**SELECTED PASSAGE**
========================================

Type 95 75 mm field gun
|Type 95 75 mm field gun|
Type 95 75 mm field gun
|Place of origin||Empire of Japan|
|Used by||Imperial Japanese Army|
|Wars||World War II|
|Weight||1,106.6 kilograms (2,440 lb) Firing
1,929 kg (4,253 lb) Traveling
|Length||4.47 m (14 ft 8 in) Firing
8.86 m (29 ft 1 in)Traveling
|Barrel length||2.278 metres (7 ft 6 in) L/30.67|
|Width||1.5 m (4 ft 11 in) Track
1.78 m (5 ft 10 in) Maximum
|Height||1.60 m (5 ft 3 in)|
|Shell||6.33 kilograms (14.0 lb)|
|Caliber||75 mm (2.95 in)|
|Breech||Horizontal sliding wedge|
|Carriage||Split, demountable spade plates, fixed trail blocks|
|Elevation||-8° to +43°|
|Traverse||25° right, 25° left|
|Rate of fire||10-12 rpm|
|Muzzle velocity||500 m/s (1,640 ft/s)|
|Maximum firing range||10,970 meters (12,000 yd)|
The Type 95 75 mm field gun (九五式野砲 Kyūgo-shiki yahō) was a field gun used by the Imperial Japanese Army during World War II. It was intended to replace the Type 38 75 mm field gun and the Type 41 75 mm cavalry gun in front line combat units but, due to operational and budgetary constraints, only a small number were produced, and the Type 38 and Type 41 continued to be used. The Type 95 number was designated for the year the gun was accepted, 2595 in the Japanese imperial year calendar, or 1935 in the Gregorian calendar.

========================================

**GIVEN MATERIAL**
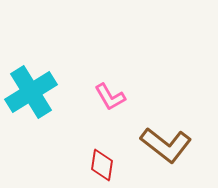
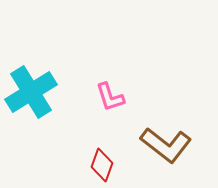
pink L-shape: rotated 12 degrees clockwise
red diamond: rotated 12 degrees clockwise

========================================

**EXERCISE**
For each statement, say yes or no on whether it agrees with the passage about the Type 95 field gun, and quote the passage's words that settle it.
1. Only a small number of Type 95 guns were produced.
2. The Type 38 and Type 41 guns went out of use once the Type 95 was adopted.
3. The Type 95 was accepted in 1935 by the Gregorian calendar.
The material comes from a separate source, unrelated to the passage.

**THE RESULT**
1. Yes: "only a small number were produced"
2. No: "the Type 38 and Type 41 continued to be used"
3. Yes: "or 1935 in the Gregorian calendar"